Transcript lifetime & protein halflife of the gluconeogenic gene G6pc in liver

Range transcript lifetime ~20 - 30min: protein halflife 10 - 45min min
Organism Mouse Mus musculus
Reference Bahar Halpern K. et al., Bursty gene expression in the intact mammalian liver. Mol Cell. 2015 Apr 2 58(1):147-56. doi: 10.1016/j.molcel.2015.01.027. p.151 right column bottom paragraph to p.152 left column top paragraphPubMed ID25728770
Method P.148 left column bottom paragraph:"To assess the intrinsic variability in the expression of liver genes, [investigators] imaged individual mRNA molecules in mouse liver frozen sections using smFISH [Single molecule fluorescence in situ hybridization](Itzkovitz et al., 2012 and Lyubimova et al., 2013) (Figures 1 and S1). [They] used simultaneous DAPI [4',6-diamidino-2-phenylindole, a fluorescent stain] nuclear staining and phalloidin membrane staining to assign mRNA dots to individual cells. [They] developed an in situ ploidy classification algorithm (Supplemental Experimental Procedures) that enabled stratifying [their] single-cell mRNA counts by both tissue zone and ploidy class (Figures S1D–S1F)."
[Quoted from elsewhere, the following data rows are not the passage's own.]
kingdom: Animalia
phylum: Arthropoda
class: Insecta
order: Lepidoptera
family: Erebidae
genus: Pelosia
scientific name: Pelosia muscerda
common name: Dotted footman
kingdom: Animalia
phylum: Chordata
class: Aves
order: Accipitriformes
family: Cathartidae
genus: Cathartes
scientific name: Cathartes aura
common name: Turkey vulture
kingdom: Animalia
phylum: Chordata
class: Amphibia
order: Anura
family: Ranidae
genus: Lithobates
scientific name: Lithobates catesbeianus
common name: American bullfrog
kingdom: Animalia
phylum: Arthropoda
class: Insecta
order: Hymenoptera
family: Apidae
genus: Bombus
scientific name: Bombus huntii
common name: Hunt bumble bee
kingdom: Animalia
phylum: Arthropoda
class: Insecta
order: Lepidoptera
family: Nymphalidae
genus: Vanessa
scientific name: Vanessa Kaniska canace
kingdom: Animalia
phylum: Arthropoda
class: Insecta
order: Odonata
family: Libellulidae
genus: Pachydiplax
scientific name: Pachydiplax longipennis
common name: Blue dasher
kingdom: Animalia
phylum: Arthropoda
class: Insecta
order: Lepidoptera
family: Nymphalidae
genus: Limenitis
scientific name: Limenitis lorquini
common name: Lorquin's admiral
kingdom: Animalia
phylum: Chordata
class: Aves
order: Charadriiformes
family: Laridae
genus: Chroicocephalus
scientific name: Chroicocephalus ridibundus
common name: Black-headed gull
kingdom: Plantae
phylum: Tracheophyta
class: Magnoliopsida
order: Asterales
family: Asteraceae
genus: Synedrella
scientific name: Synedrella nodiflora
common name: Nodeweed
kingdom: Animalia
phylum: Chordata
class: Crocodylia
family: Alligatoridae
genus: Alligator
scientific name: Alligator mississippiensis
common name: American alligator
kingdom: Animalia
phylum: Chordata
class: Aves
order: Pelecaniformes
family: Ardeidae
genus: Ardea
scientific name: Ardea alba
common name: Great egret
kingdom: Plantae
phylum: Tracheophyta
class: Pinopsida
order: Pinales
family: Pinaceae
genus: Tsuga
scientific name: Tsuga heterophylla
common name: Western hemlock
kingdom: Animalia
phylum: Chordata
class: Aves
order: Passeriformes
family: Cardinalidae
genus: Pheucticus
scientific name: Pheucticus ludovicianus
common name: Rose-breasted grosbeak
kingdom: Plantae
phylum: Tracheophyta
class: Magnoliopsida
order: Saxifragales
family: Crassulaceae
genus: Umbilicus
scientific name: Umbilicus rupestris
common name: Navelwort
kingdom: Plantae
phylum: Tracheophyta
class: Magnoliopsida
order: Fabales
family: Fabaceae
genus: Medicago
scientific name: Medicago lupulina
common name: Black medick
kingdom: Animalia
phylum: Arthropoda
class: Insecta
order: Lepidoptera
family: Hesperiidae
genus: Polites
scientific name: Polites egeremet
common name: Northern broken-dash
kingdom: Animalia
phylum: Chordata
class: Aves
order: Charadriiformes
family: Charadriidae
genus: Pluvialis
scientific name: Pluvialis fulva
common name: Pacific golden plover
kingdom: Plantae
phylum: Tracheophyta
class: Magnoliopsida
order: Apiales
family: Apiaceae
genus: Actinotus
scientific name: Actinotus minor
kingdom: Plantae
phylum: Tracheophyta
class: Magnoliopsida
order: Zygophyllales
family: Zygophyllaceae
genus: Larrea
Comments P.151 right column bottom paragraph to p.152 left column top paragraph:"[Investigators'] in situ measurements indicated that the gluconeogenic gene G6pc [Glucose-6-phosphatase, catalytic subunit (glucose 6-phosphatase alpha)] has a particularly short transcript lifetime of ∼20–30 min (Figures 4B and 5 Table S1). To assess the impact of this feature on protein content, [they] measured G6PC protein levels before and after 1 hr of refeeding. Strikingly, [they] observe not only an almost complete shutdown of transcription and a decline of ∼70% in mRNA concentrations, but also a decline of ∼60% in protein concentrations over this period (Figures 5C and 5D). This decline indicates that G6PC protein is also highly unstable under these conditions (protein half-life of 10–45 min, depending on whether translation rates change Supplemental Experimental Procedures). This half-life is particularly short, considering that median protein half-lives are on the order of 50 hr in mammalian cells (BNID 106377)."